DONNE E FUTURO: DISPARITÀ DI SALARIO, PER LE ACLI È “IMMORALE”

La Festa del Lavoro è appena trascorsa tra le solite inutili polemiche e poco o per nulla si è sentito parlare di un problema a cui di recente le Associazioni cristiane lavoratori italiani (Acli) hanno dedicato una corposa ricerca e che il presidente dell’associazione, Emiliano Manfredonia, ha avuto il coraggio di definire “immorale”.

“Lavorare dispari, oggi, per una donna, è quasi la norma. E non si tratta solo di differenza di remunerazione, anche se il fatto che nel 2023, a parità di mansione e di livello, una donna percepisca meno di un uomo è davvero immorale”: così ha scritto il presidente nella prefazione al libretto diffuso con il Corriere della Sera e che ha per titolo Lavorare Dis/pari.

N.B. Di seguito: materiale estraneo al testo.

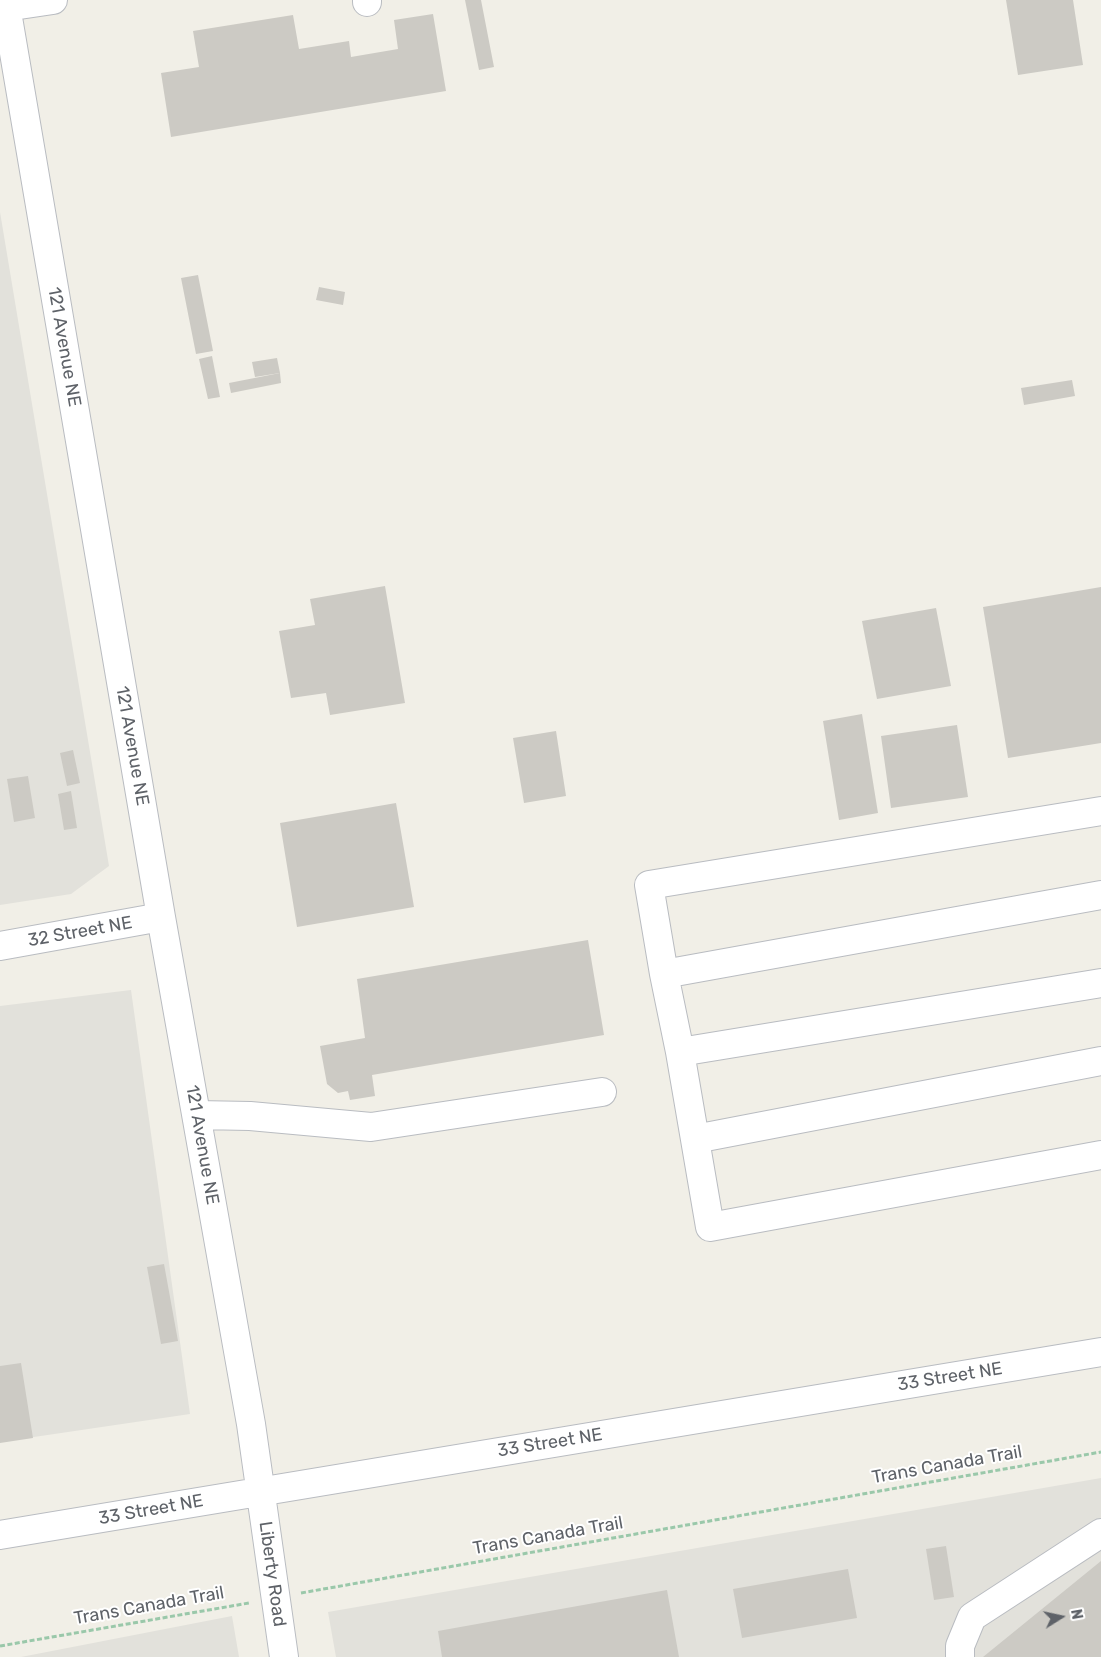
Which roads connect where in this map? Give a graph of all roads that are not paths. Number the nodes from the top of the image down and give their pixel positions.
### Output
1 (53, 0) edge
2 (6, 4) edge
3 (1101, 810) edge
4 (1101, 895) edge
5 (161, 917) junction
6 (0, 946) edge
7 (664, 974) junction
8 (1101, 983) edge
9 (680, 1052) junction
10 (1101, 1061) edge
11 (602, 1092) dead end
12 (197, 1115) junction
13 (695, 1139) junction
14 (1101, 1155) edge
15 (1101, 1352) edge
16 (260, 1492) junction
17 (1101, 1533) edge
18 (0, 1535) edge
19 (284, 1657) edge
20 (960, 1657) edge

1 - 2 street
2 - 5 street, 121 Avenue NE
3 - 7 street
4 - 7 street
5 - 6 street, 32 Street NE
5 - 12 street, 121 Avenue NE
7 - 9 street
8 - 9 street
9 - 13 street
10 - 13 street
11 - 12 street
12 - 16 street, 121 Avenue NE
13 - 14 street
15 - 16 street, 33 Street NE
16 - 18 street, 33 Street NE
16 - 19 street, Liberty Road
17 - 20 street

Il testo riporta i risultati di un’indagine realizzata sia attraverso le banche dati dei Caf e del Patronato Acli, che ogni anno incontrano oltre tre milioni di persone, sia tramite una consultazione online che ha avuto come risultato 1.060 questionari compilati e validati.

Già a partire dall’analisi dei redditi complessivi derivanti da 1.321.590 dichiarazioni fiscali (modello 730) risulta che nelle fasce di reddito più basse sono maggiormente presenti le donne: ha infatti un reddito complessivo annuo inferiore o uguale a novemila euro (la soglia di povertà stimata dall’Istat in base alle differenti aree geografiche) il 19,2% delle donne rispetto al 6% degli uomini; tra chi si trova in una condizione di “povertà relativa”, ovvero con redditi compresi tra i novemila e gli 11mila euro, le donne sono più del doppio degli uomini (6,5% vs 2,7%); altrettanto si verifica tra coloro che hanno un reddito complessivo che non supera i 15mila euro (14,3% vs 7%) e che possono essere definiti “vulnerabili”, in quanto basta un evento imprevisto o fuori dall’ordinario per farli scivolare in povertà.

Attenzione però: il problema non è solo la disparità salariale ma è un insieme di fattori che rendono il lavoro femminile più difficile e poco dignitoso.